Last year, when Alice Munro—the living master of the short story—was awarded the Nobel, the murmurs of dissatisfaction were much quieter. Munro, you see, is widely read in America. She’s a (well-deserving) darling of The New Yorker. She is, in short, popular. And for some reason, the masses want affirmation more than recognition from their literary prizes.
So if you've found yourself confused, or grieving, or downright apopletic, here's a guide to getting over your Nobel disappointment.
Take a few moments to yourself. I know this is the World Cup for us lit nerds—the Olympics, even—but before you start furiously tweeting that the Nobel Committee is run by a bunch of buffoons, remember that there was a moment in your life when you’d never heard of Kenzaburo Oe or Mario Vargas Llosa or Orhan Pamuk. Perhaps it was the Nobel that brought those writers to your attention, perhaps it wasn’t. But unfamiliar doesn’t equal unworthy.

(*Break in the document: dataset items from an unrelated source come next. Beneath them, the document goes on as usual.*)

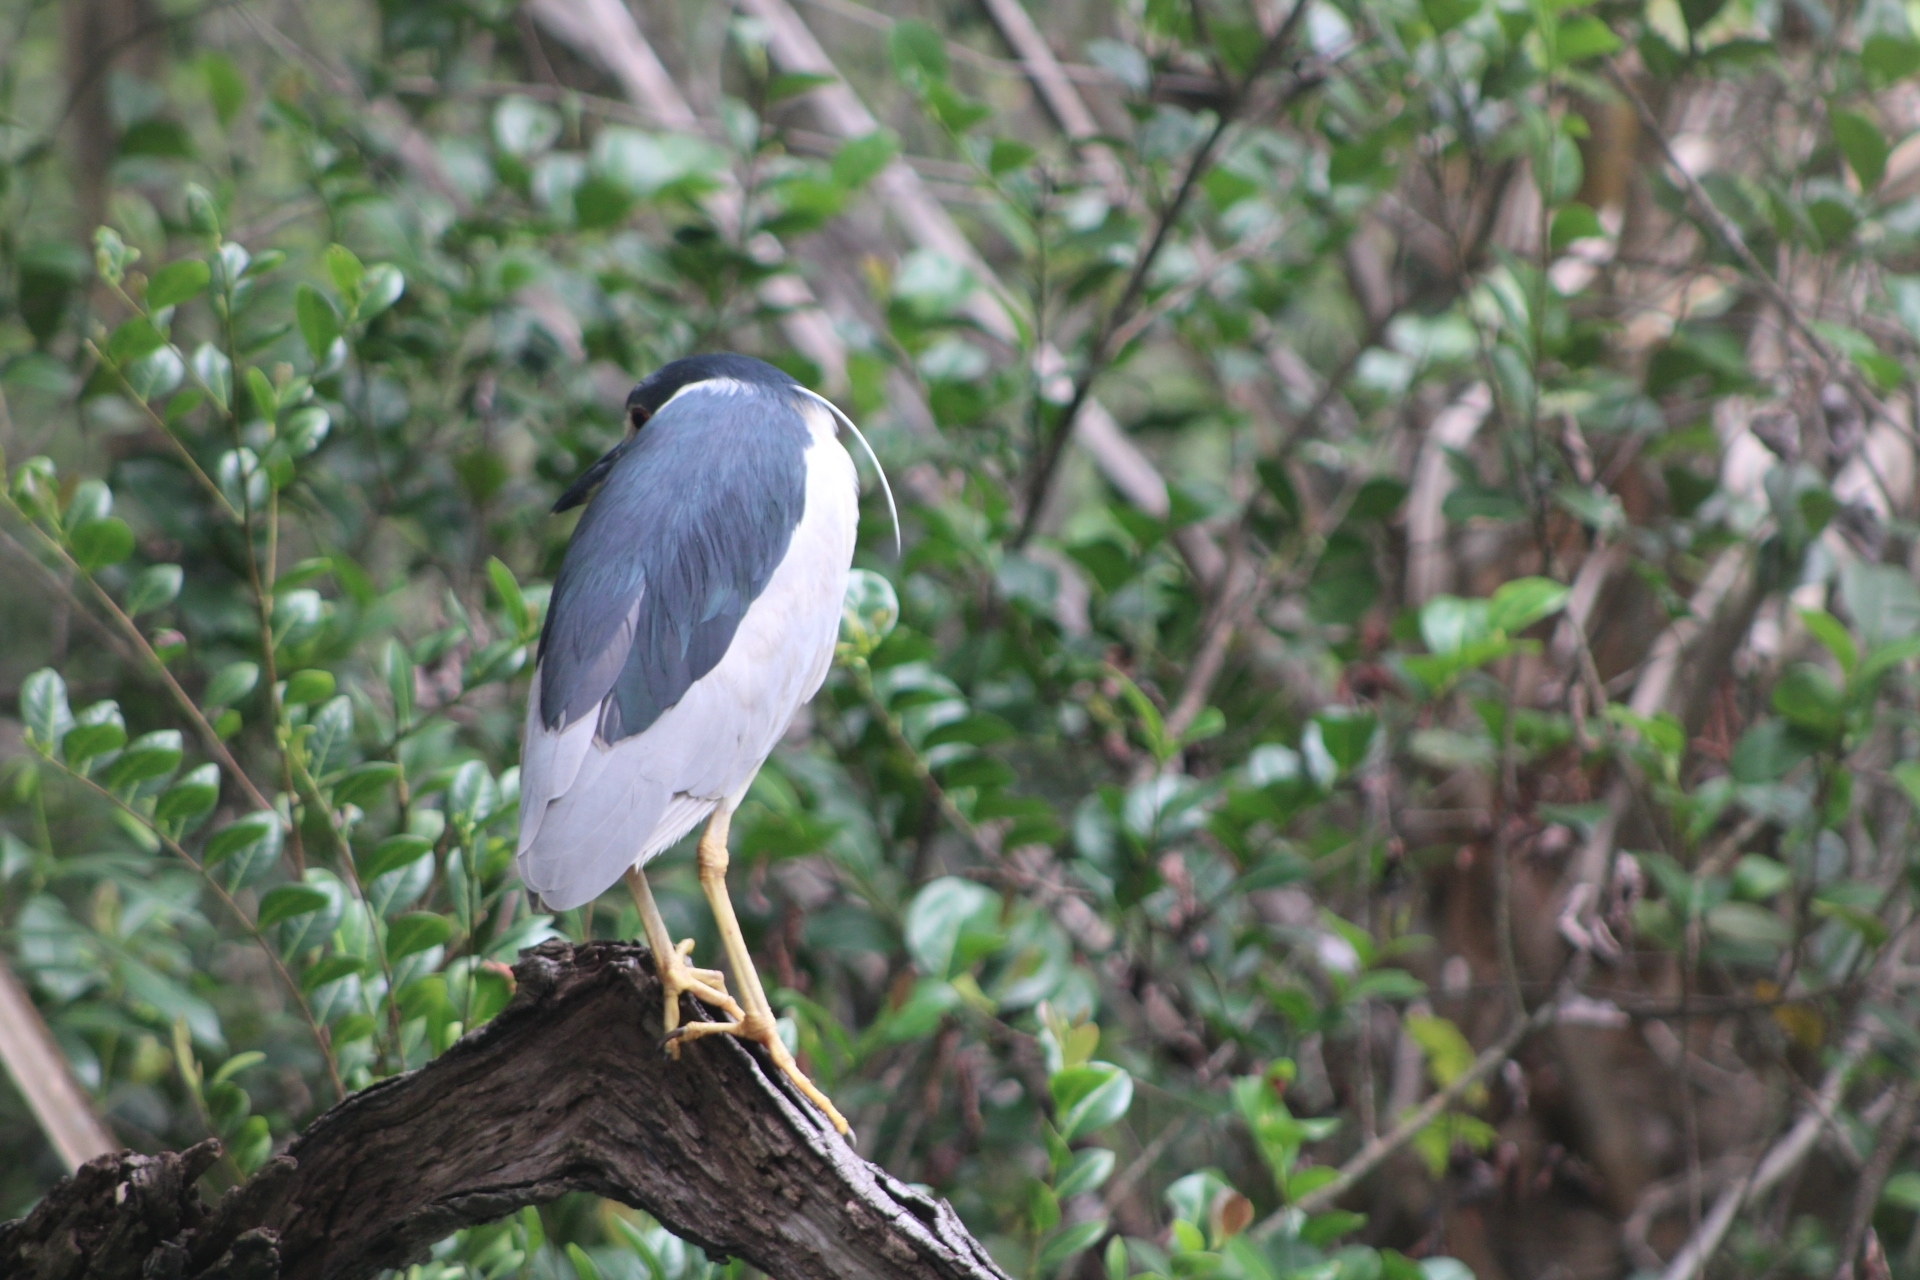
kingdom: Animalia
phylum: Chordata
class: Aves
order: Pelecaniformes
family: Ardeidae
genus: Nycticorax
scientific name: Nycticorax nycticorax
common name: Black-crowned night heron
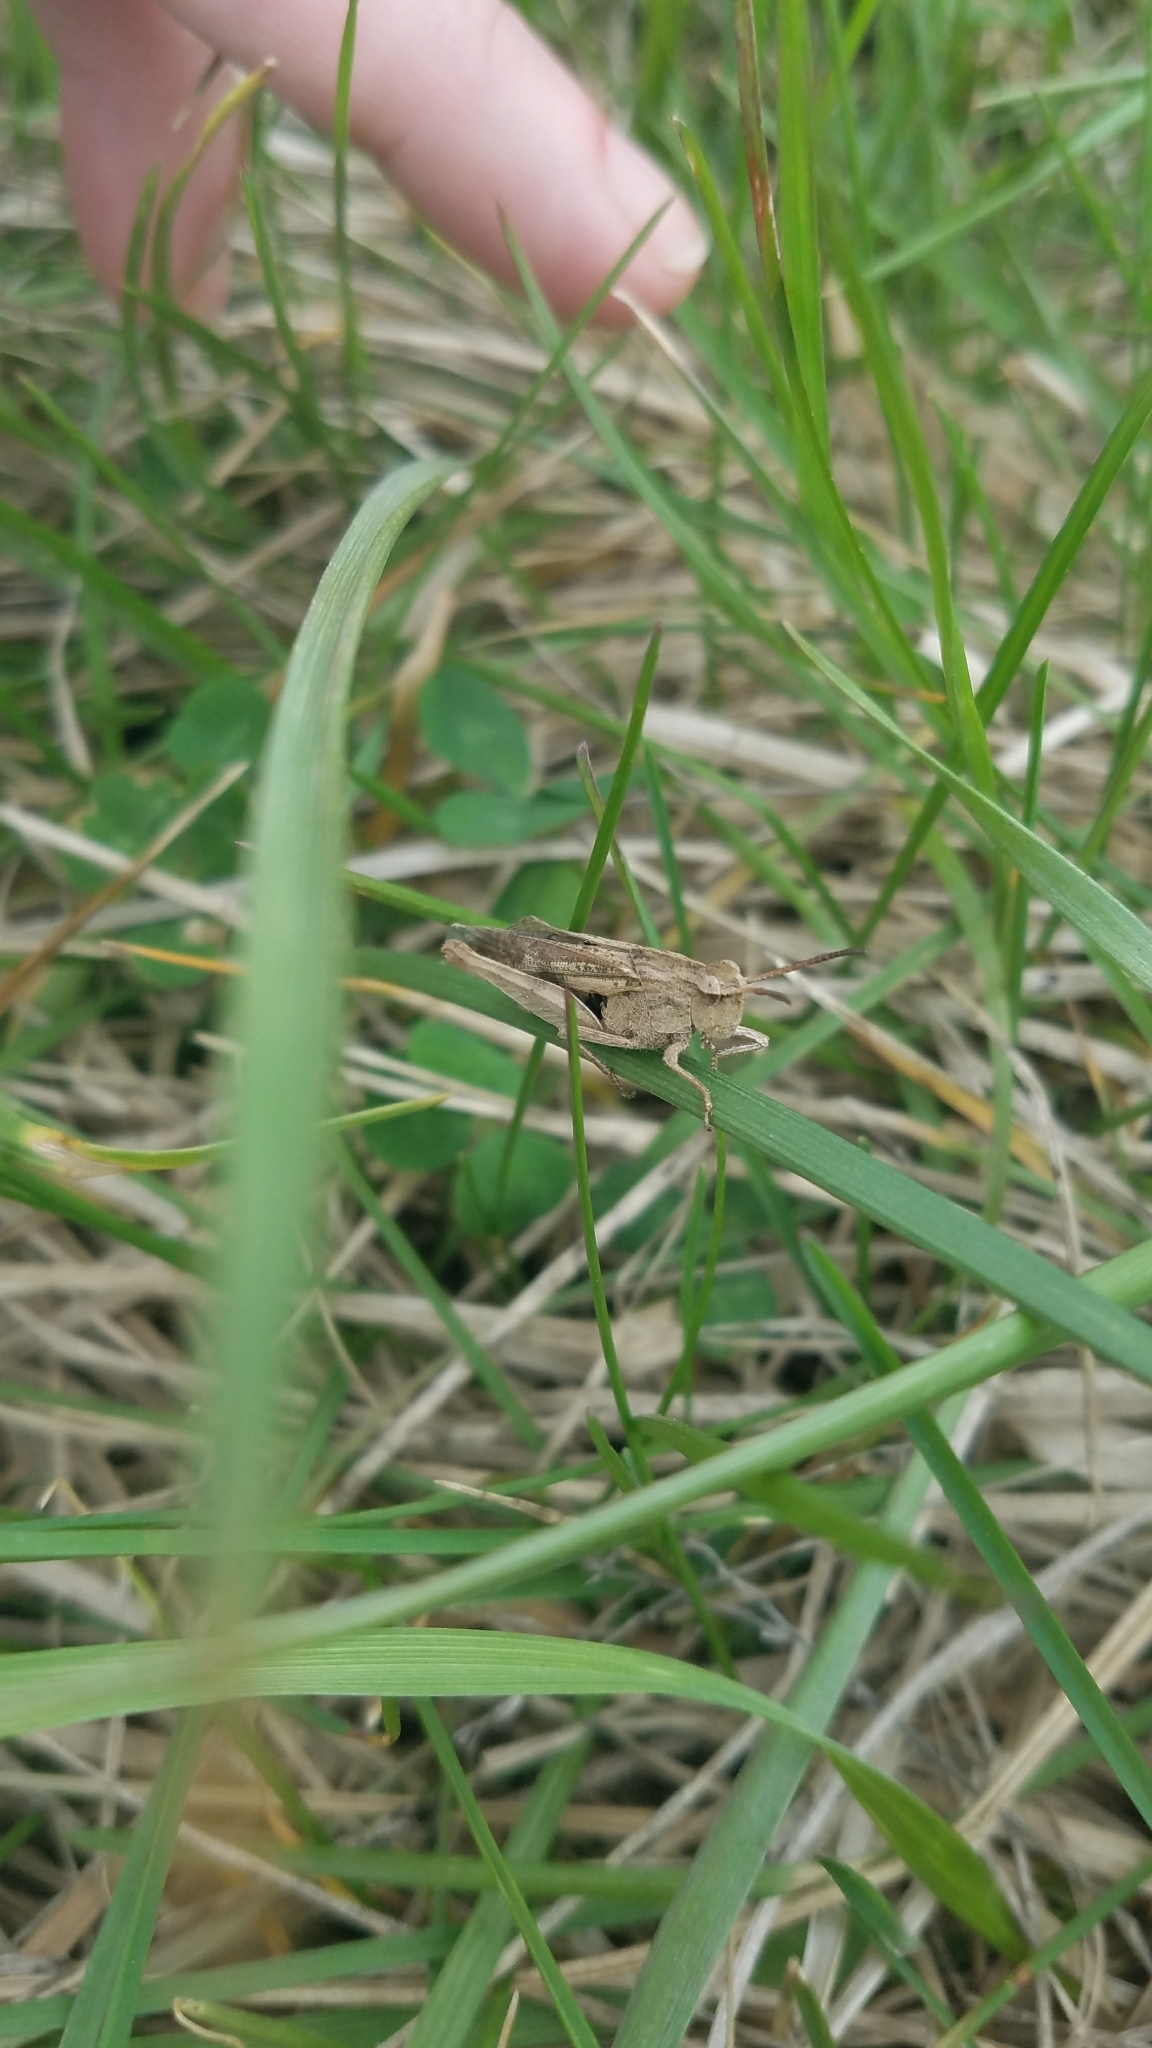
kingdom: Animalia
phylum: Arthropoda
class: Insecta
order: Orthoptera
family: Acrididae
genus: Chortophaga
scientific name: Chortophaga viridifasciata
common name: Green-striped grasshopper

Remind yourself that Philip Roth knows he’s a genius. He knows he’s beloved by millions of readers around the world. He’s had critical success, financial success—pretty much every variety of success. He doesn’t need the Nobel to prove himself—and you don’t need him to win the Nobel to prove that your regard for him is worthy.
Move past the fact that lauded geniuses of the past did not win the Nobel and never will. Take down a beloved modernist tome—if that's your cup of tea—and stroke it delicately. Tell it you love it. Yell to the heavens that its author deserves more, deserves better, deserves justice. I, for one, still struggle to understand how Henry James was passed over in 1911 (despite Edith Wharton and Edmund Gosse’s campaigning). But you know what? Henry is OK. His legacy is intact. People continue to read Portrait of a Lady by the thousands. And he (along with Woolf, Nabokov, Tolstoy, Kafka, Rilke, and so on) isn't suffering as a result of the oversight. Neither are his book sales.
Remind yourself that the Nobel Committee’s selection does not undermine your own taste/intellect. Stewart Smalley’s mirror exercise might come in handy here. You’re good enough. You’re smart enough. Goddamit, people like you. The Nobel judges' selection of a writer who you've never heard of, let alone read, isn't an indictment of your intelligence.
Go buy some Patrick Modiano. Or some Mo Yan. Or Elfriede Jelinek, or J. M. G. Le Clézio. Read it. Revel in the fact that a panel of very intelligent, widely read intellectuals have brought a new literary voice to your attention. I don't know about you, but my biggest literary fear is that I'll run out of good books someday—the Nobel is my yearly reminder that such a thing simply isn't possible.